Son logement a subi des dommages importants, et dans les rues, il découvre "beaucoup de dégâts, des magasins endommagés, des stores qui ont volé, des meubles qu'on retrouve dans la rue qui ont volé à partir de l'appartement des gens... C'est une scène d'apocalypse, c'est une scène qui nous a rappelé la guerre d'il y a trente ans, et on ne s'attendait pas du tout à ça, surtout dans la situation que le pays traverse actuellement".

"C'est vraiment l'horreur dans la ville, on a l'impression que c'est une scène de guerre, toute la ville est entièrement détruite", rapportait mardi soir sur BFMTV Rosemay Hacine, professeure de philosophie à Beyrouth.

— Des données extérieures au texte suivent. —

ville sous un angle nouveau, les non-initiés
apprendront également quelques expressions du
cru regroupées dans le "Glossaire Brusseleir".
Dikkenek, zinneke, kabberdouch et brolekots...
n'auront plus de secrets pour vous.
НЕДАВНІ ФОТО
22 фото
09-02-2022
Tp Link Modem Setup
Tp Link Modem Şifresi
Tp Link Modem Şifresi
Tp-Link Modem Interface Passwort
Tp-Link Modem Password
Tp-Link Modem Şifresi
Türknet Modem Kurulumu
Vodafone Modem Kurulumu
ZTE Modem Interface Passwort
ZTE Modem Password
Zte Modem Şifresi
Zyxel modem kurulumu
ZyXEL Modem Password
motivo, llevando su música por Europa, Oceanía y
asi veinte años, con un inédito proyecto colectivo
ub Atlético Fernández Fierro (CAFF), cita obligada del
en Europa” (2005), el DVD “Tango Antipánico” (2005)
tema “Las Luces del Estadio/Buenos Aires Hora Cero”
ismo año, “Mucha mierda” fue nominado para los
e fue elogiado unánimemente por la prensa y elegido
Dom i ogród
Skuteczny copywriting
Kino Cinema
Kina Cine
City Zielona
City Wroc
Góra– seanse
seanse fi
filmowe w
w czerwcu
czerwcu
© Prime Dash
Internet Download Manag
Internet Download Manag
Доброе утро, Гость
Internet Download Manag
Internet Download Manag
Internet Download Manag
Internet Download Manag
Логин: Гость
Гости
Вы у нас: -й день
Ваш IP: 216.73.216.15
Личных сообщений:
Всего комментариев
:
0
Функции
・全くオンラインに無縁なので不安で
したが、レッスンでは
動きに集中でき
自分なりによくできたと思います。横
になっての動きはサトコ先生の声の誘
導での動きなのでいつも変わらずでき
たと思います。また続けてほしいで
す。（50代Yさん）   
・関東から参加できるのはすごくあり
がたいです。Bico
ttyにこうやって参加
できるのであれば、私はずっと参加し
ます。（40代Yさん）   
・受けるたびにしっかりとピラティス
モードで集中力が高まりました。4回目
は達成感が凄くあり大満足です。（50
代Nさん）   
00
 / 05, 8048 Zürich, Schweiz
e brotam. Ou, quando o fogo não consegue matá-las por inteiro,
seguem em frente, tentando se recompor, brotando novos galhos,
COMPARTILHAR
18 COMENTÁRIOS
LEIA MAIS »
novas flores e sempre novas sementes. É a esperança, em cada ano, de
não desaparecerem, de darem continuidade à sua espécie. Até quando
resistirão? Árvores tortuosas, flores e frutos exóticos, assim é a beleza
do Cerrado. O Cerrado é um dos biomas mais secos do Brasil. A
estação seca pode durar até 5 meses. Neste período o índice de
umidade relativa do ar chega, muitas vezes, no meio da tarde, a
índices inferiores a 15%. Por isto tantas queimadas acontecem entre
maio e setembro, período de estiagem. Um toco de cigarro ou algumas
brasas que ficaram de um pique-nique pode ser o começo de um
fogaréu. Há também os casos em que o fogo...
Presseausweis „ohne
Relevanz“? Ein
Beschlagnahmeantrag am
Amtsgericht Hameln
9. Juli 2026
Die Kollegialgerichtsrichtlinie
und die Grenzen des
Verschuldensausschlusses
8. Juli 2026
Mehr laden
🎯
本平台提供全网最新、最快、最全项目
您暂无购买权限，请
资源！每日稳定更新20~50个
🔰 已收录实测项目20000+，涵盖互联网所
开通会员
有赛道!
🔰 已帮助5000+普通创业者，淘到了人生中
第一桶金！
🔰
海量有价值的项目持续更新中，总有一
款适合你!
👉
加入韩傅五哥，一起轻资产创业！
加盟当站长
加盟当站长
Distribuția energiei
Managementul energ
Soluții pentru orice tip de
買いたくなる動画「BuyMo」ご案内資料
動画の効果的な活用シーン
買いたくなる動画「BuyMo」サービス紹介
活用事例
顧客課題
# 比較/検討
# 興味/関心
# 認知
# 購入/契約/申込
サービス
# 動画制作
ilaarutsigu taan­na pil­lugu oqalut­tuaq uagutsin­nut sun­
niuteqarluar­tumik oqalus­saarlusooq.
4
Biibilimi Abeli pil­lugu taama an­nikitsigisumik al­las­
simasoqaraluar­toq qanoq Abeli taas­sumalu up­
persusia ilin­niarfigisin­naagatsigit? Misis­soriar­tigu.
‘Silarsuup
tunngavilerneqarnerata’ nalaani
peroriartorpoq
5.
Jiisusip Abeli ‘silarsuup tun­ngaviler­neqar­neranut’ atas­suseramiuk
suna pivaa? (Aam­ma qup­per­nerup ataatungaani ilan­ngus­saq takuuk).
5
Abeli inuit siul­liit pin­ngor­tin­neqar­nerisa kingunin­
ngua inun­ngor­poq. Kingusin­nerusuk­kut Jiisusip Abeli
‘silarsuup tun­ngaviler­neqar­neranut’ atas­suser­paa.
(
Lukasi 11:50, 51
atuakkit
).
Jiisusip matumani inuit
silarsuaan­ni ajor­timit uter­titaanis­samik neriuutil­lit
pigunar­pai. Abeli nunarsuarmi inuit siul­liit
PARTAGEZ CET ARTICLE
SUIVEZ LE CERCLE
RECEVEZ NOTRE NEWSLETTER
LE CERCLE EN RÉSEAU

Elle décrit les voitures détruites, les dégâts dans les maisons, "les façades, les immeubles, les vitres... C'est partout, jusqu'à la banlieue".

"Il y a beaucoup de gens qui ont passé la nuit dans la rue parce qu'ils n'avaient nulle part où aller", raconte sur BFMTV Patricia Khoder, journaliste à L'Orient-Le jour, qui se dit en état de choc. "Ce matin on ne sait pas à quoi s'attendre quand on va sortir de chez nous, on appréhende le fait de voir la ville complètement soufflée, on a trois quartiers qui ont été compètement rasés par l'explosion (...) le port est complètement détruit, il n'y a plus rien".

"Les hôpitaux ressemblent à une ville de zombies"

Ce mercredi matin, "il y a toujours des gens qui cherchent leur famille, leur soeur, leur frère, leurs parents auprès des hôpitaux" surchargés, décrit la journaliste. Dans les rues cette nuit, des soldats évacuaient des habitants abasourdis, certains couverts de sang, T-shirt autour du crâne pour panser leurs blessures, tandis que des habitants cherchaient désespérément leurs proches manquant à l'appel, et que les ruines sont fouillées pour retrouver des survivants.

"C'est l'apocalypse à Beyrouth, les hôpitaux ressemblent à une ville de zombies", explique Wissam Sharaf Charaf, "il y a des gens en morceaux, il y a des traumatismes crâniens en masse, on m'a opéré sans anesthésie..."

Après la panique de la nuit, Khalil Masri décrit lui une "ville déserte", "très très calme par rapport à d'habitude" et quasiment sans voiture en circulation. "On ne comprend pas ce qu'il s'est passé. On était vivant et d'un seul coup notre ville est morte, Beyrouth est morte", lâche Wissam Sharaf Charaf.